There are 3 comments at the moment, we would love to hear your opinion too.

  1. Control of the asset universe is one of the biggest risks faced by many platforms. As distributors they need to consider PROD and should have been looking at the RPPD requirements and TCF. The FCA probed the presence of unregulated collectives on platforms some time ago and controls over access, especially to orphan or D2C clients is essential.

    Any platform worth its salt will have an investment take-on committee that considers any new assets permitted included whether they are available in certain wrappers, just as transfers from existing portfolios or banned completely.

    Platforms are not responsible for suitability but ignoring their responsibilities in the distribution chain is likely to lead to problems.

  2. I really don’t follow this debate at all. A platform is a utility – nothing else. Do you blame the knife and fork if you have a bad meal?

    Where a platform treads in dangerous waters is when they offer pre-packaged portfolios. Keep way from this and just provide the service and I don’t see a problem.

    • The problem is that it is often the firm with the deepest pockets that pays. Platforms that run wrappers like SIPP or ISA have to obey HMRC rules and only permit investments that meet ISA requirements or can be used to pay a pension. If they offer offshore or onshore bonds they have to meet the requirements of the life companies for permitted assets and should restrict offshore assets to gross where available.

      If a platform allows unregulated collectives but puts no controls over access then what is to stop an customer buying it direct in breach of the rules on distributing unregulated assets?

      Only a foolish platform would go with the ‘anything goes’ mentality. Many platforms that took a loose approach to accepting off piste investments when they were attracting assets under management are now living to regret that decision.

      Model portfolios that contain assets which cannot be readily traded can lead to an administrative nightmare.

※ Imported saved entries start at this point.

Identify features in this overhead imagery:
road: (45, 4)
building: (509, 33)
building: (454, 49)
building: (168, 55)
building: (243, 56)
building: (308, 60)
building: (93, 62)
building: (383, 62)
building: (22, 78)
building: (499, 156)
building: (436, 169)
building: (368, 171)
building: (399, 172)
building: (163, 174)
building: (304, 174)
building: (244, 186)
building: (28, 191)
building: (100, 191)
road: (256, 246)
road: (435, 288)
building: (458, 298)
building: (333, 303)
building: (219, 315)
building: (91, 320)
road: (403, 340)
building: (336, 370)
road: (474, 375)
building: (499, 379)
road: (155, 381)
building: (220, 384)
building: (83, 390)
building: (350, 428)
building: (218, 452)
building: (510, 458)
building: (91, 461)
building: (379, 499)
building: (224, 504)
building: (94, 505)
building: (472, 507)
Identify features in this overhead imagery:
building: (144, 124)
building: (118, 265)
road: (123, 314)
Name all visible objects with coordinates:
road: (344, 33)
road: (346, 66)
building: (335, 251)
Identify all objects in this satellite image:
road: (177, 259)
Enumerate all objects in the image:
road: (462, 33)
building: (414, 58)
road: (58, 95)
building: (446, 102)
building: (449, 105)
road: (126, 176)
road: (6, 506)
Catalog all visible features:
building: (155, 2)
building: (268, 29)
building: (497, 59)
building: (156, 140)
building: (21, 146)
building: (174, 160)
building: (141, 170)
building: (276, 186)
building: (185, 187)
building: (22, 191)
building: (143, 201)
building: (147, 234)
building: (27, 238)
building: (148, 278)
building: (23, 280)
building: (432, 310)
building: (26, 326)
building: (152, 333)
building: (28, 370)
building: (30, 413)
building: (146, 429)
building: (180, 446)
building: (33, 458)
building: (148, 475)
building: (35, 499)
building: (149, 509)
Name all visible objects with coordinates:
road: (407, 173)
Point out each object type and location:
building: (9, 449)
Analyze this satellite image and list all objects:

      Don’t forget that as many platforms are also CASS firms where the presence of liquidated stock and execution failures can lead to numerous reconciliation breaks and CASS breaches that can result in very large fines and enforcement action.

      Platforms wear many hats and facilitate the distribution of investments and packaged products to retail clients. As regulated firms they ignore their responsibilities at their peril.